Les huit commandements édictés par Pedro Romero fondent l'éthique du torero. Le premier : «Le lâche n'est pas un homme, et pour le toro il faut des hommes.»  Le second certifiait que la peur donnait plus de coups de corne que les toros. Mais l'éthique du torero goudronne la peur. Les peurs. Le Mexicain Procuna en distinguait trois : la peur du toro, la peur du public, la peur de la peur, la plus importante.
Juin 2001, Madrid. Les stars ont décidé de combattre les gros élevages et El Juli s'attaque aux Guardiola. Son deuxième Guardiola est puissant et avisé. Dès qu'il se sent dominé, il se rebelle. El Juli le sait. Il passe outre, il prend un grand coup de corne qui lui traverse la cuisse de part en part. El Juli : «Je sais la peur que j'ai eue avec le Guardiola à Madrid. Je savais qu'il allait me prendre et je savais que je devais continuer à toréer. Et j'avais peur. Tant, que, lorsqu'il m'a attrapé, je me suis senti comme libéré.»  Le torero héros stoïcien cache sa peur et ne perd pas son latin. El Califa : «Le courage, c'est de ne pas avoir peur de la peur.» 
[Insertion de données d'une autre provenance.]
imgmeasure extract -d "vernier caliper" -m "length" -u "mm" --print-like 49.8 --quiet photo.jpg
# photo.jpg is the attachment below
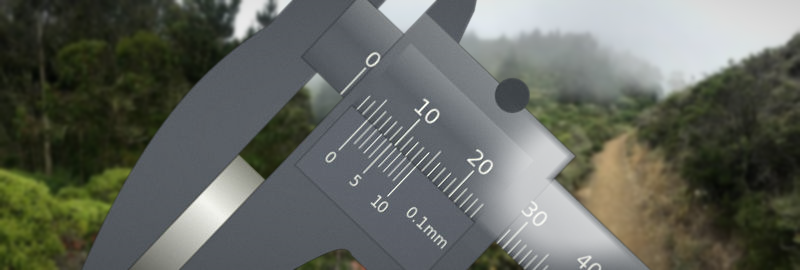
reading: 5.0
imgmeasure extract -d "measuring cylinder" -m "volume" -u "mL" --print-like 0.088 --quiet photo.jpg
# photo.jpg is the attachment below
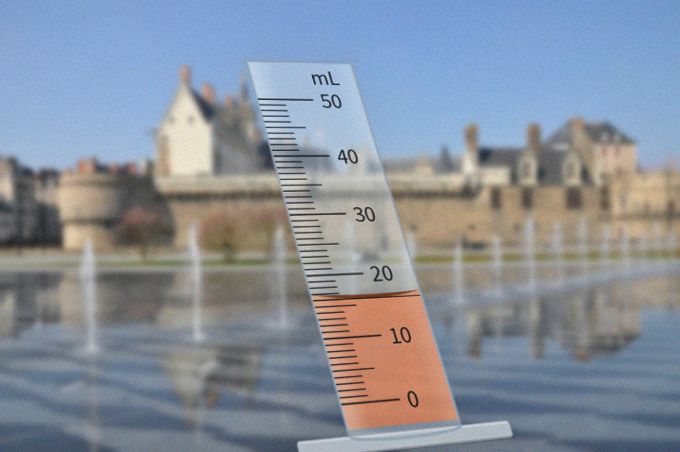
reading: 16
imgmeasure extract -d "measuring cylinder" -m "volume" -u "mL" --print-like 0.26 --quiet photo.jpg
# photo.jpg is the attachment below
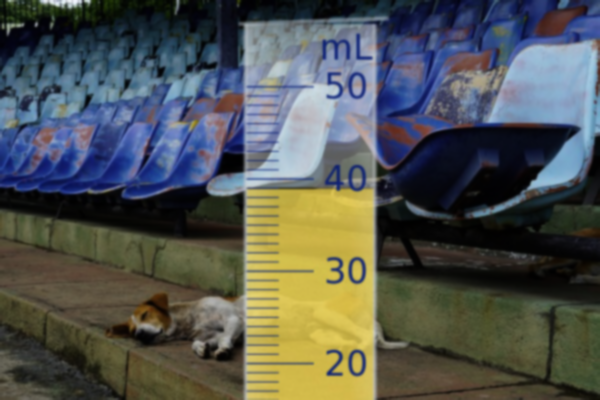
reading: 39
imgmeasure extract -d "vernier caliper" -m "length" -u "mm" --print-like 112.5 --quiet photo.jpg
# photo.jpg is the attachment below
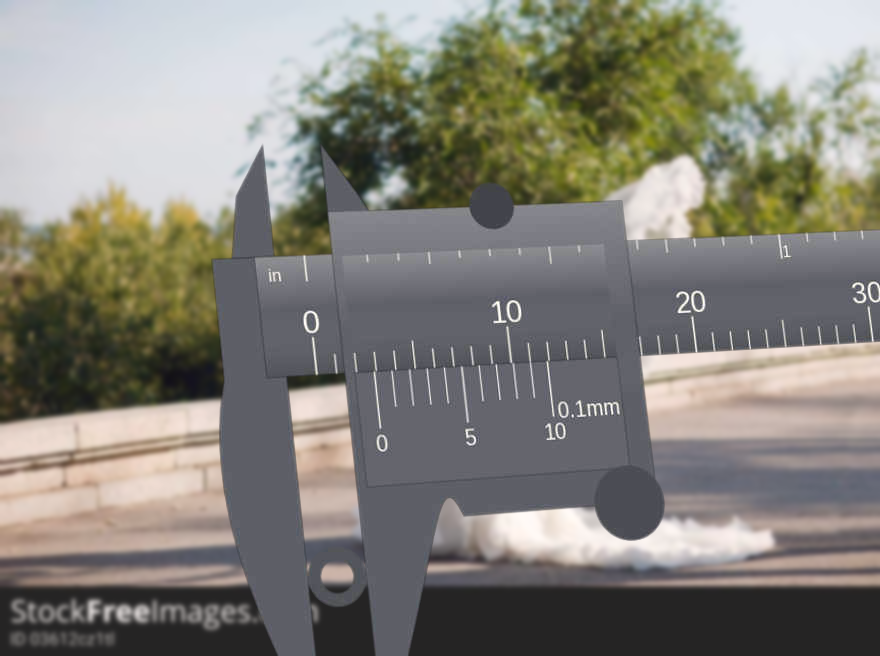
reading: 2.9
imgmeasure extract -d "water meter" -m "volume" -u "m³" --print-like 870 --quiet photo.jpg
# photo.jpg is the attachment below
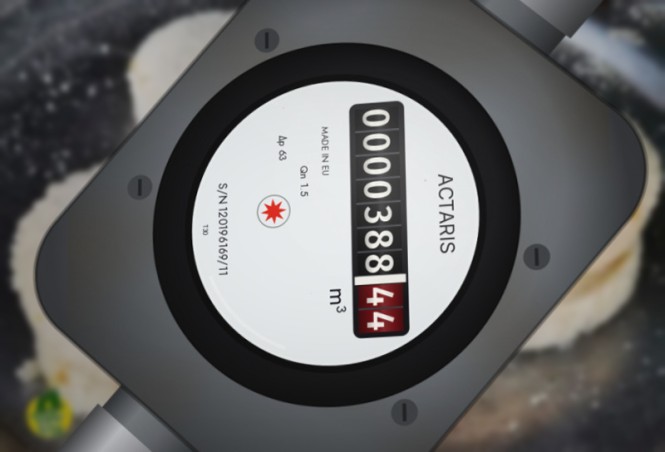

La peur des toreros ? Prégnante et immanente. Un jour, Pepe Luis Vázquez torée à Lucena, au mois d'août près de Cordoue avec Cagancho. Avant la course, il va griller une cigarette dans la chambre de Cagancho. Dans la pénombre, ce dernier est étendu sur son lit et recouvert d'une couverture alors qu'à Lucena en août il fait une chaleur de four. Vázquez le croit malade. Non, Cagancho a très froid aux pieds. La peur. Vicente Barrera, grand-père de l'actuel, dégueulait de stress avant le paseo. José Antonio Campuzano : «Un torero qui combat chaque année huit ou dix corridas de Miuras, dans les cinq ou six ans il a des cheveux blancs ou un ulcère à l'estomac.»  En 1971, Luis Parra «Jerezano» torée des Victorino Martín à Madrid. Macareno a déjà reçu un coup de corne. Lui a été pris mais il doit encore tuer le dernier toro. Il s'échappe de l'infirmerie, va se mettre à genou à la sortie du toril. Le portier du toril refuse d'ouvrir la porte. Il y a déjà eu trop de cornades ; Jerezano l'engueule : «Ouvre le toril parce que je fonds de peur.»  
Et comment aguantar, supporter, endurer ? Paco Camino : «Nous connaissons tous la peur. Ce qu'il faut, c'est la dominer et la dissimuler. Comment ? Avec le cœur, avec la tête, avec son âme, avec son ambition, avec la mauvaise humeur.» Avec l'éthique. 
Wolff : « Être torero, c'est traiter par le mépris tout ce qui affecte le reste des hommes.»